Records drawn from a dataset>
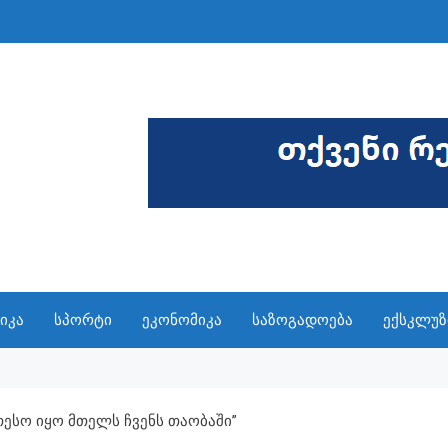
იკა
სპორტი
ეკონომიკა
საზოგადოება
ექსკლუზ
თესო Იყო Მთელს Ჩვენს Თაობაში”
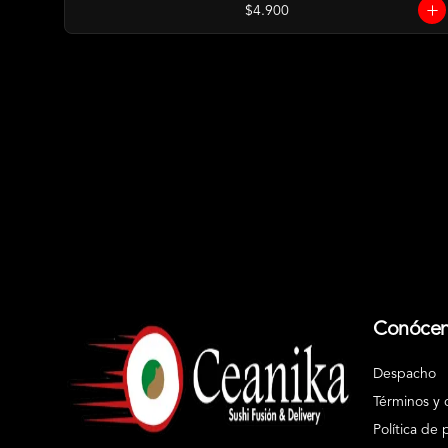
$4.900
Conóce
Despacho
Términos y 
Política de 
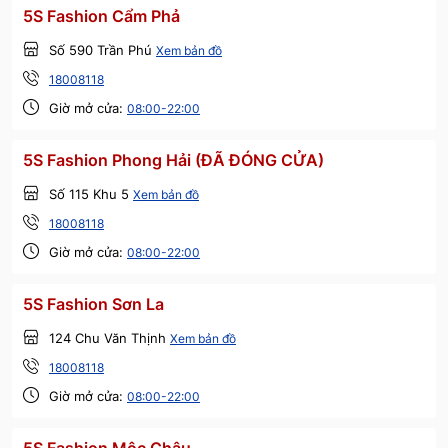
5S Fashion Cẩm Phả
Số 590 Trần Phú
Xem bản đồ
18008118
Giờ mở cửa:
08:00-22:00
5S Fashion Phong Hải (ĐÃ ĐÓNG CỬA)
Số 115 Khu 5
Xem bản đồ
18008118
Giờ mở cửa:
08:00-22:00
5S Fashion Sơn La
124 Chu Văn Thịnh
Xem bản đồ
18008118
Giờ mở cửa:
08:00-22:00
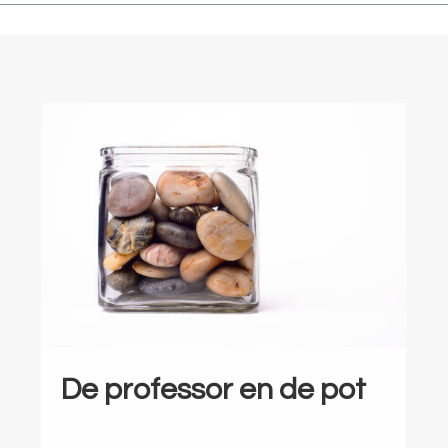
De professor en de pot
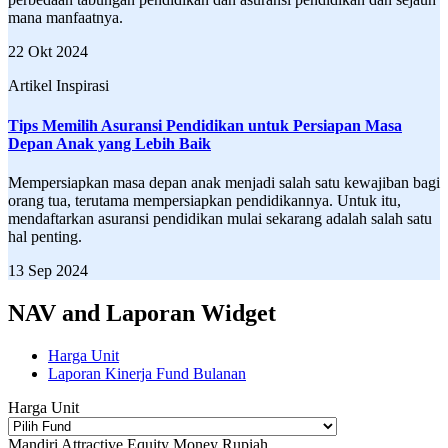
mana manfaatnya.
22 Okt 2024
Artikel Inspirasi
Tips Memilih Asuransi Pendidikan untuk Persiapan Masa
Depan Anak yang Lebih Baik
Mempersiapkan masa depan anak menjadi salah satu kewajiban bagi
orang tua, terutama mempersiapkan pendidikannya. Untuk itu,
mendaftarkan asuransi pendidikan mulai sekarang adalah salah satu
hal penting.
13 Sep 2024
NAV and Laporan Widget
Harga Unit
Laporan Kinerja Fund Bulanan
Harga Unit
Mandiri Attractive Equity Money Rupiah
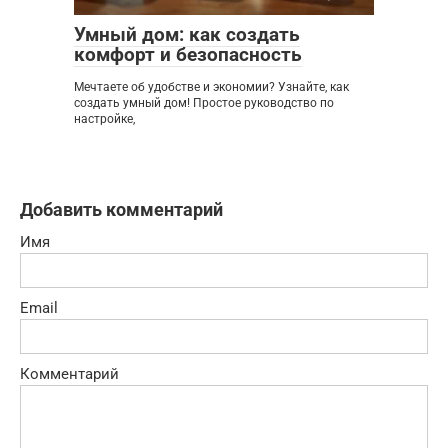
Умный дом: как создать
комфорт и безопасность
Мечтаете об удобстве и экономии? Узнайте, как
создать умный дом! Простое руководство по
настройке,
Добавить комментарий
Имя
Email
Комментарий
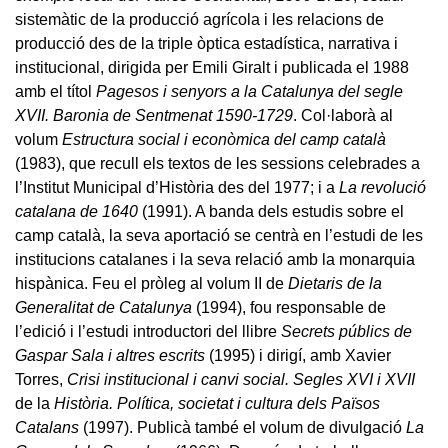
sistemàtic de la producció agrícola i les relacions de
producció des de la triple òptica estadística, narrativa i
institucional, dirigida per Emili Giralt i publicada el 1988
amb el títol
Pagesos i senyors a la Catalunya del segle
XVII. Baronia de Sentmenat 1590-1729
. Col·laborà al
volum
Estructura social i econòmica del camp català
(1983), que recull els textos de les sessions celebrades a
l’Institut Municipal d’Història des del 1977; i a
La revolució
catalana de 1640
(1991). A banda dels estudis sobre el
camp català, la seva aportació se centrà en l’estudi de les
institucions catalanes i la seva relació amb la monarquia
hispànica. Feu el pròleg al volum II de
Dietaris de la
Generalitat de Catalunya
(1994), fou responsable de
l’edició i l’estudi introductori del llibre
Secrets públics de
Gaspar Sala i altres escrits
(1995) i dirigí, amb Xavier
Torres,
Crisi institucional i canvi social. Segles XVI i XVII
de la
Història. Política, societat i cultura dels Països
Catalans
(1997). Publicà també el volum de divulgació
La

Task item> Set down every one of the lines above without any change, omitting the pictures.

Answer>
იკა
სპორტი
ეკონომიკა
საზოგადოება
ექსკლუზ
თესო Იყო Მთელს Ჩვენს Თაობაში”
$4.900
Conóce
Despacho
Términos y 
Política de 
5S Fashion Cẩm Phả
Số 590 Trần Phú
Xem bản đồ
18008118
Giờ mở cửa:
08:00-22:00
5S Fashion Phong Hải (ĐÃ ĐÓNG CỬA)
Số 115 Khu 5
Xem bản đồ
18008118
Giờ mở cửa:
08:00-22:00
5S Fashion Sơn La
124 Chu Văn Thịnh
Xem bản đồ
18008118
Giờ mở cửa:
08:00-22:00
De professor en de pot
mana manfaatnya.
22 Okt 2024
Artikel Inspirasi
Tips Memilih Asuransi Pendidikan untuk Persiapan Masa
Depan Anak yang Lebih Baik
Mempersiapkan masa depan anak menjadi salah satu kewajiban bagi
orang tua, terutama mempersiapkan pendidikannya. Untuk itu,
mendaftarkan asuransi pendidikan mulai sekarang adalah salah satu
hal penting.
13 Sep 2024
NAV and Laporan Widget
Harga Unit
Laporan Kinerja Fund Bulanan
Harga Unit
Mandiri Attractive Equity Money Rupiah
Умный дом: как создать
комфорт и безопасность
Мечтаете об удобстве и экономии? Узнайте, как
создать умный дом! Простое руководство по
настройке,
Добавить комментарий
Имя
Email
Комментарий
sistemàtic de la producció agrícola i les relacions de
producció des de la triple òptica estadística, narrativa i
institucional, dirigida per Emili Giralt i publicada el 1988
amb el títol
Pagesos i senyors a la Catalunya del segle
XVII. Baronia de Sentmenat 1590-1729
. Col·laborà al
volum
Estructura social i econòmica del camp català
(1983), que recull els textos de les sessions celebrades a
l’Institut Municipal d’Història des del 1977; i a
La revolució
catalana de 1640
(1991). A banda dels estudis sobre el
camp català, la seva aportació se centrà en l’estudi de les
institucions catalanes i la seva relació amb la monarquia
hispànica. Feu el pròleg al volum II de
Dietaris de la
Generalitat de Catalunya
(1994), fou responsable de
l’edició i l’estudi introductori del llibre
Secrets públics de
Gaspar Sala i altres escrits
(1995) i dirigí, amb Xavier
Torres,
Crisi institucional i canvi social. Segles XVI i XVII
de la
Història. Política, societat i cultura dels Països
Catalans
(1997). Publicà també el volum de divulgació
La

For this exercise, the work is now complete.